Vercel preview environments return 401/403

Section titled “Vercel preview environments return 401/403”

Vercel’s Deployment Protection blocks automated access to preview URLs by default. To bypass it, generate a protection bypass token in your Vercel project settings and add it as a custom header on the profile:

Terminal window
ranger profile config set preview header.x-vercel-protection-bypass '<your-bypass-token>'

See Vercel’s bypass automation docs for how to generate the token.

A complete workflow using Claude Code. Copy to .github/workflows/ranger-pr-verify.yaml.
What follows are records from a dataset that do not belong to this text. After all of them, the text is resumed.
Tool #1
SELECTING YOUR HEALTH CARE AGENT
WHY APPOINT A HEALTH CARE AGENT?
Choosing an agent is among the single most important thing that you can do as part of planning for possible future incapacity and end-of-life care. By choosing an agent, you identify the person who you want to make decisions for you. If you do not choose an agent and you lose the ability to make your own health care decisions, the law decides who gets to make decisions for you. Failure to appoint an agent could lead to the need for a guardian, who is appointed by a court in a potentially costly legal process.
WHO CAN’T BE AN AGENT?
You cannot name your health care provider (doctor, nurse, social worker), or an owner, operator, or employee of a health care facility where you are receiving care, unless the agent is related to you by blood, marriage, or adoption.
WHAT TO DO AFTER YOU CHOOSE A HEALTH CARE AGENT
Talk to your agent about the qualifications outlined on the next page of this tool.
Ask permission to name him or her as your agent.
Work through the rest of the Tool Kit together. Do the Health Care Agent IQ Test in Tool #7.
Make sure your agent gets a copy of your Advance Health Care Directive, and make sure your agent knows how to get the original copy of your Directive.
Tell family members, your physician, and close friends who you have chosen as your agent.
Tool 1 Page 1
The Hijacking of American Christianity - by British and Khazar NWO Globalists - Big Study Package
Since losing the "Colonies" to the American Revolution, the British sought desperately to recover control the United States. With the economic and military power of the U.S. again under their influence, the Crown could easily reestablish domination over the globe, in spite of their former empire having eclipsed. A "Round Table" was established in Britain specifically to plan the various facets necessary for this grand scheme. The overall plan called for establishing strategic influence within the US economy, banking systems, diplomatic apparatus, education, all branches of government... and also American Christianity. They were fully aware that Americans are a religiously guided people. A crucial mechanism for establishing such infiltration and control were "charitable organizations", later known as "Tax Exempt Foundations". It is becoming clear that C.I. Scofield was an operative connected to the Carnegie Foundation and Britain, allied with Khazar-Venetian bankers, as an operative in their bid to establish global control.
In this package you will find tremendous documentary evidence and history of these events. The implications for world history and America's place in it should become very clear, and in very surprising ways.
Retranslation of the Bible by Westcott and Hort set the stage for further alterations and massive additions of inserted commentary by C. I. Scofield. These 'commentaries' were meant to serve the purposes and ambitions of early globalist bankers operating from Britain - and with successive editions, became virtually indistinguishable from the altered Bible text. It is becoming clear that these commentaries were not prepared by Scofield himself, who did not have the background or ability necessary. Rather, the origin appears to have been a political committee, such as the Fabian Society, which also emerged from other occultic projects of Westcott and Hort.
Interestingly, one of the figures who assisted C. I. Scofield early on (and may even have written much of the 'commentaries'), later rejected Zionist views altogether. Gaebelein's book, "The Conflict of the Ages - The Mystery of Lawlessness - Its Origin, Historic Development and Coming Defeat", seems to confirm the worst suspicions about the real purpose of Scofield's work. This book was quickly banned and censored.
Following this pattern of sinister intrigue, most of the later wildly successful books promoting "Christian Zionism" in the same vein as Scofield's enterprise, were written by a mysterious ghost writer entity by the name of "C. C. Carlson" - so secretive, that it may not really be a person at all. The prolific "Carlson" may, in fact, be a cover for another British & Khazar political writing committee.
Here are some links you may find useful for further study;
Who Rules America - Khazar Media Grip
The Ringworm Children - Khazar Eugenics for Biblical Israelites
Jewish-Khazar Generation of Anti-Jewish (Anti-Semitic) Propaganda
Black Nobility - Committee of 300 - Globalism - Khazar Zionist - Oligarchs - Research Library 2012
Required secrets (Settings > Secrets and variables > Actions):

  • RANGER_CLI_TOKEN — Your Ranger API token
  • ANTHROPIC_API_KEY — Anthropic API key for Claude Code
name: Ranger PR Verification
on:
pull_request:
types: [opened, synchronize, reopened]
workflow_dispatch:
inputs:
pr_number:
description: 'PR number to verify (optional, uses current branch if empty)'
required: false
type: string
env:
HUSKY: 0
jobs:
verify:
name: Ranger PR Verification
runs-on: ubuntu-latest
permissions:
contents: read
pull-requests: write
steps:
- name: Checkout repository
uses: actions/checkout@v4
with:
fetch-depth: 0
- name: Setup Node.js
uses: actions/setup-node@v4
with:
node-version: '20'
- name: Install dependencies
run: npm install
- name: Install system dependencies
run: |
sudo apt-get update
sudo apt-get install -y xvfb
- name: Install Claude Code and Ranger CLI
run: npm install -g @anthropic-ai/claude-code @ranger-testing/ranger-cli
- name: Setup Ranger CLI
env:
RANGER_CLI_TOKEN: ${{ secrets.RANGER_CLI_TOKEN }}
run: ranger setup ${{ secrets.RANGER_CLI_TOKEN }}
- name: Activate CI profile
run: ranger profile use preview
- name: Install Ranger skills
env:
RANGER_CLI_TOKEN: ${{ secrets.RANGER_CLI_TOKEN }}
run: ranger skillup
- name: Configure Claude Code permissions
run: |
mkdir -p .claude
cat > .claude/settings.local.json << 'EOF'
{
"permissions": {
"allow": [
"Bash(*)",
"Read(*)",
"Glob(*)",
"Grep(*)"
],
"deny": []
}
}
EOF
- name: Run Ranger verification
env:
ANTHROPIC_API_KEY: ${{ secrets.ANTHROPIC_API_KEY }}
RANGER_CLI_TOKEN: ${{ secrets.RANGER_CLI_TOKEN }}
DISPLAY: ':99'
GH_TOKEN: ${{ github.token }}
run: |
Xvfb :99 -screen 0 1920x1080x24 &
export DISPLAY=:99
sleep 2
claude --print "Look at the git diff for this branch against main. Use the /ranger skill to create a feature review from the changes and verify each scenario. Post results as a PR comment using gh."